Simultaneous recruitment of drug users and men who have sex with men in the United States and Russia using respondent-driven sampling: sampling methods and implications.

TitleSimultaneous recruitment of drug users and men who have sex with men in the United States and Russia using respondent-driven sampling: sampling methods and implications.

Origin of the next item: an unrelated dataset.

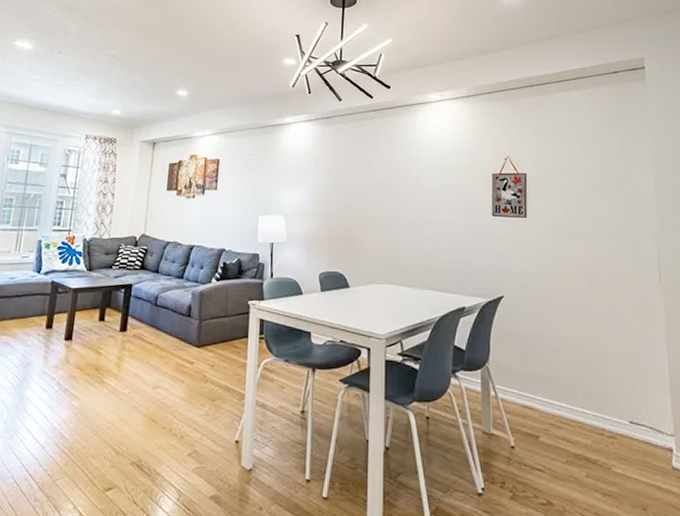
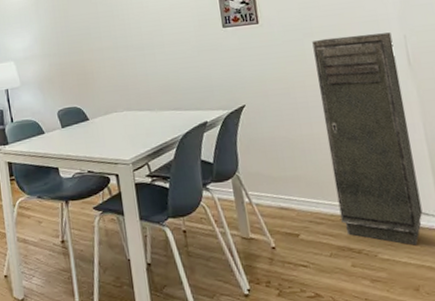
storage cabinet: none [574,242,658,463] -> present [312,32,423,246]

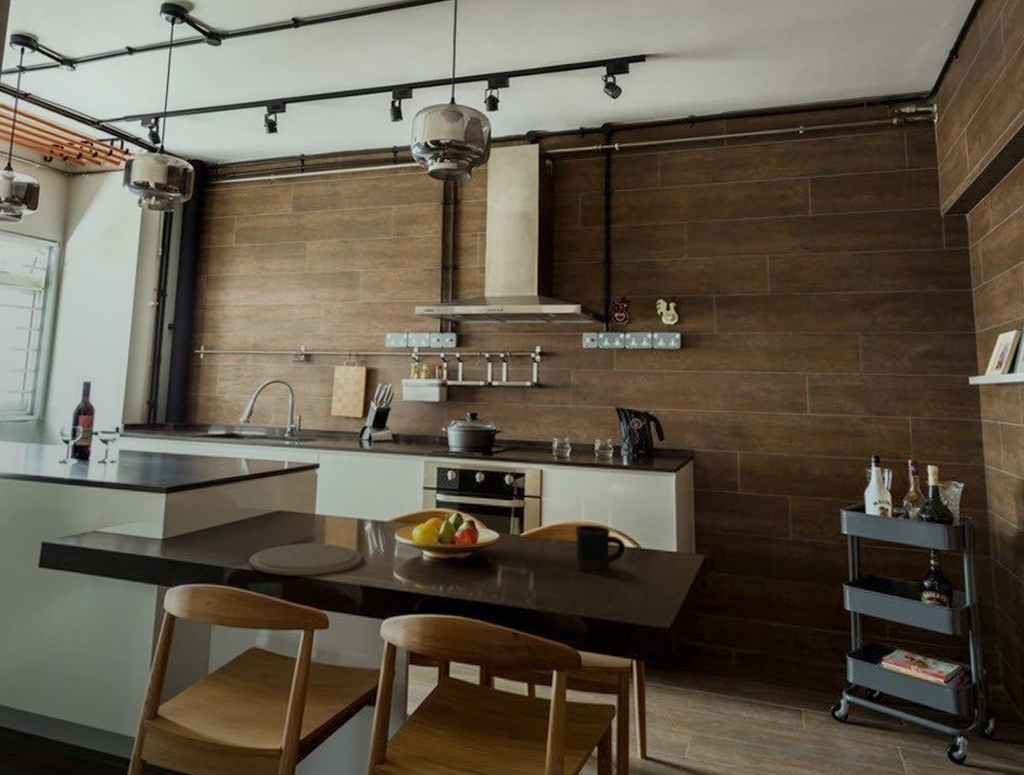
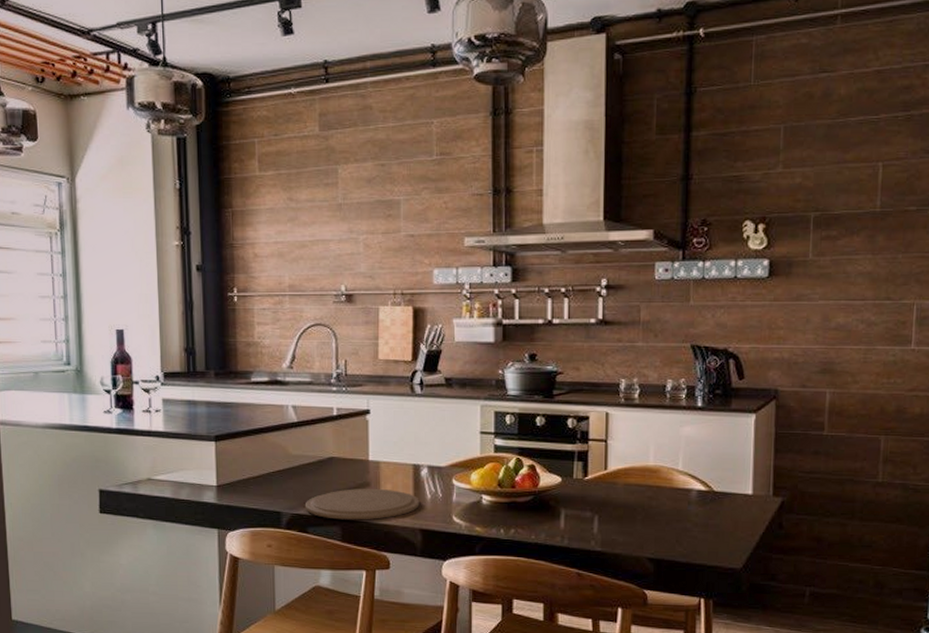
mug: present [575,524,626,574] -> none [642,467,698,517]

Publication TypeJournal Article
Year of Publication2009
AuthorsIguchi, Martin Y., Allison J. Ober, Sandra H. Berry, Terry Fain, Douglas D. Heckathorn, Pamina M. Gorbach, Robert Heimer, Andrei Kozlov, Lawrence J. Ouellet, Steven Shoptaw, and William A. Zule
JournalJournal of urban health : bulletin of the New York Academy of Medicine
Volume86 Suppl 1
Pagination5-31
Date Published2009 Jul
ISSN1468-2869
KeywordsAdult, Cross-Sectional Studies, Female, HIV Infections, Homosexuality, Male, Humans, Male, Middle Aged, Patient Selection, Risk-Taking, Russia, Sampling Studies, Selection Bias, Substance-Related Disorders, United States
AbstractThe Sexual Acquisition and Transmission of HIV Cooperative Agreement Program (SATHCAP) examined the role of drug use in the sexual transmission of the human immunodeficiency virus (HIV) from traditional high-risk groups, such as men who have sex with men (MSM) and drug users (DU), to lower risk groups in three US cities and in St. Petersburg, Russia. SATHCAP employed respondent-driven sampling (RDS) and a dual high-risk group sampling approach that relied on peer recruitment for a combined, overlapping sample of MSM and DU. The goal of the sampling approach was to recruit an RDS sample of MSM, DU, and individuals who were both MSM and DU (MSM/DU), as well as a sample of sex partners of MSM, DU, and MSM/DU and sex partners of sex partners. The approach efficiently yielded a sample of 8,355 participants, including sex partners, across all four sites. At the US sites-Los Angeles, Chicago, and Raleigh-Durham-the sample consisted of older (mean age = 41 years), primarily black MSM and DU (both injecting and non-injecting); in St. Petersburg, the sample consisted of primarily younger (mean age = 28 years) MSM and DU (injecting). The US sites recruited a large proportion of men who have sex with men and with women, an important group with high potential for establishing a generalized HIV epidemic involving women. The advantage of using the dual high-risk group approach and RDS was, for the most part, the large, efficiently recruited samples of MSM, DU, and MSM/DU. The disadvantages were a recruitment bias by race/ethnicity and income status (at the US sites) and under-enrollment of MSM samples because of short recruitment chains (at the Russian site).